In [6]:
import time
from multiprocessing import Pool
from sklearn.feature_extraction.text import TfidfVectorizer
from sklearn.metrics.pairwise import cosine_similarity

In [7]:
def read_large_file(file_path):
    """파일에서 텍스트를 읽어 리스트로 반환."""
    with open(file_path, 'r', encoding='utf-8') as file:
        return file.readlines()


In [8]:
def calculate_similarity(chunk):
    """주어진 텍스트 조각에 대해 유사도를 계산."""
    indices, texts = chunk
    vectorizer = TfidfVectorizer().fit_transform(texts)
    similarity_matrix = cosine_similarity(vectorizer)
    results = []
    for i in range(len(texts)):
        for j in range(i + 1, len(texts)):
            if similarity_matrix[i, j] > 0.8:  # 유사도가 0.8 이상인 경우
                results.append((indices[i], indices[j], similarity_matrix[i, j]))
    return results

In [9]:
def process_in_chunks(file_path, chunk_size):
    """파일을 청크 단위로 분할."""
    texts = read_large_file(file_path)
    num_texts = len(texts)
    chunks = [
        (list(range(i, min(i + chunk_size, num_texts))),
         texts[i:min(i + chunk_size, num_texts)])
        for i in range(0, num_texts, chunk_size)
    ]
    return chunks

In [10]:
def test_chunk_size(file_path, chunk_sizes):
    """다양한 청크 크기에 대해 실행 시간을 측정."""
    results = []
    for chunk_size in chunk_sizes:
        print(f"Testing chunk size: {chunk_size}")
        start_time = time.time()

        # 청크 생성
        chunks = process_in_chunks(file_path, chunk_size)

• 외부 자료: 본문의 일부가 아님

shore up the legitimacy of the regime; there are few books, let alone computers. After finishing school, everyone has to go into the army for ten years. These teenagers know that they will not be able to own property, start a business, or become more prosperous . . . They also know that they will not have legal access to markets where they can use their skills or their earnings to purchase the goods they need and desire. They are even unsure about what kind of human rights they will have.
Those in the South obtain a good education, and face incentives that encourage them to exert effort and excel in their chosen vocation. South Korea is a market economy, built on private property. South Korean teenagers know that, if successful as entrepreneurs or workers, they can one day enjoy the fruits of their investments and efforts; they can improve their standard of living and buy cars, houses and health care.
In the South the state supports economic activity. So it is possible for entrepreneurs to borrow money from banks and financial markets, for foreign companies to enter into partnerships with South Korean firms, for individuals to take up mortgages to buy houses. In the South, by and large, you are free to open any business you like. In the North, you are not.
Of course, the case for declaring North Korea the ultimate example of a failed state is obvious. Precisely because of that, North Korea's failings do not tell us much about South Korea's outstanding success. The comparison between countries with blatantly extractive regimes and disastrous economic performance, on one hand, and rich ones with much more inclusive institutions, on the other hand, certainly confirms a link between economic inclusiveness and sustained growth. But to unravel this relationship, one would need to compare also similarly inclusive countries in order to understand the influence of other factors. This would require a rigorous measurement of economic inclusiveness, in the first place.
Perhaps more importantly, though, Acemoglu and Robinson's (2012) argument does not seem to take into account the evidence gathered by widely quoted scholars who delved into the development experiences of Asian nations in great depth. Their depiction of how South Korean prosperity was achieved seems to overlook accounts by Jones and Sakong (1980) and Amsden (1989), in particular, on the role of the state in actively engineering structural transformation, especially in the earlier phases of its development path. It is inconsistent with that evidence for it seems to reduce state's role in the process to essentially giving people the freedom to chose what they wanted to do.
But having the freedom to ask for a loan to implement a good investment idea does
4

        # 멀티프로세싱을 통한 유사도 계산
        with Pool() as pool:
            pool.map(calculate_similarity, chunks)

        elapsed_time = time.time() - start_time
        print(f"Chunk size {chunk_size}: {elapsed_time:.2f} seconds")
        results.append((chunk_size, elapsed_time))

    return results

In [None]:
def main():
    input_file = 'AI 도입효과2.txt'  # 입력 텍스트 파일 경로
    chunk_sizes = [100, 500, 1000, 2000, 5000, 10000]  # 테스트할 청크 크기 목록

    # 청크 크기별 실행 시간 측정
    results = test_chunk_size(input_file, chunk_sizes)

    # 결과 출력
    print("\nPerformance Results:")
    for chunk_size, elapsed_time in results:
        print(f"Chunk size {chunk_size}: {elapsed_time:.2f} seconds")

    # 결과 시각화
    try:
        import matplotlib.pyplot as plt
        chunk_sizes, times = zip(*results)
        plt.plot(chunk_sizes, times, marker='o')
        plt.xlabel('Chunk Size')
        plt.ylabel('Execution Time (seconds)')
        plt.title('Chunk Size vs Execution Time')
        plt.grid()
        plt.show()
    except ImportError:
        print("Matplotlib is not installed. Skipping visualization.")

if __name__ == "__main__":
    main()

Testing chunk size: 100